The NGS-based veSEQ-HIV method provided results for most samples with higher viral loads, was accurate for detecting major DRMs, and detected mutations at lower levels compared with a method based on population sequencing. The veSEQ-HIV method also provided HIV viral load data.

摘要

目的

评估一种基于高通量全基因组下一代测序(NGS)的 HIV 耐药性检测研究检测方法的性能,该方法还可定量 HIV 病毒载量。

方法

从 HIV 阳性男男性行为者(HPTN 078)中获得血浆样本(n=145)。
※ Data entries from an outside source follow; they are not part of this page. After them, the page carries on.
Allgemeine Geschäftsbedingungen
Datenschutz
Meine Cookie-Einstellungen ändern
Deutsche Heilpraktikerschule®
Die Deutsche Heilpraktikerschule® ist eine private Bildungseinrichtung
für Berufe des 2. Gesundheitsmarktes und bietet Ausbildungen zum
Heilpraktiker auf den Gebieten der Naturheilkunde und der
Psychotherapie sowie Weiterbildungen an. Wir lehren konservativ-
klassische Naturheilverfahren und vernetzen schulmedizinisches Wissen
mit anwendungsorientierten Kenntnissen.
使用临床检测方法(ViroSeq HIV-1 基因分型系统和 Abbott RealTime HIV-1 病毒载量检测)和基于全基因组 NGS 的研究检测方法(veSEQ-HIV)对样本进行分析。

结果

使用 ViroSeq 获得了 HIV 蛋白酶和逆转录酶序列(n=142)和整合酶序列(n=138)。使用 veSEQ-HIV 获得了 142 个样本中 100 个(70.4%)的所有三个区域的序列;对于病毒载量较高的样本,结果获得的频率更高(93.5%的 93 个样本病毒载量>5000 拷贝/ml;50.0%的 26 个样本病毒载量为 1000-5000 拷贝/ml;23 个样本病毒载量<1000 拷贝/ml,检测结果均为 0%)。对于两种方法均有结果的样本,使用 ViroSeq 检测到 33 个样本存在耐药相关突变(DRMs),使用 veSEQ-HIV 检测到 42 个样本存在耐药相关突变(检测阈值:5.0%)。总体上,检测到 146 种主要 DRMs;107 种由两种方法检测到,37 种由 veSEQ-HIV 检测到(频率范围:5.0%-30.6%),2 种由 ViroSeq 检测到。veSEQ-HIV 检测到的 HIV 病毒载量与 Abbott RealTime 病毒载量检测结果高度相关(R2=0.85;n=142)。

结论

基于 NGS 的 veSEQ-HIV 方法为大多数病毒载量较高的样本提供了结果,对于检测主要 DRMs 是准确的,与基于群体测序的方法相比,能够检测到更低水平的突变。veSEQ-HIV 方法还提供了 HIV 病毒载量数据。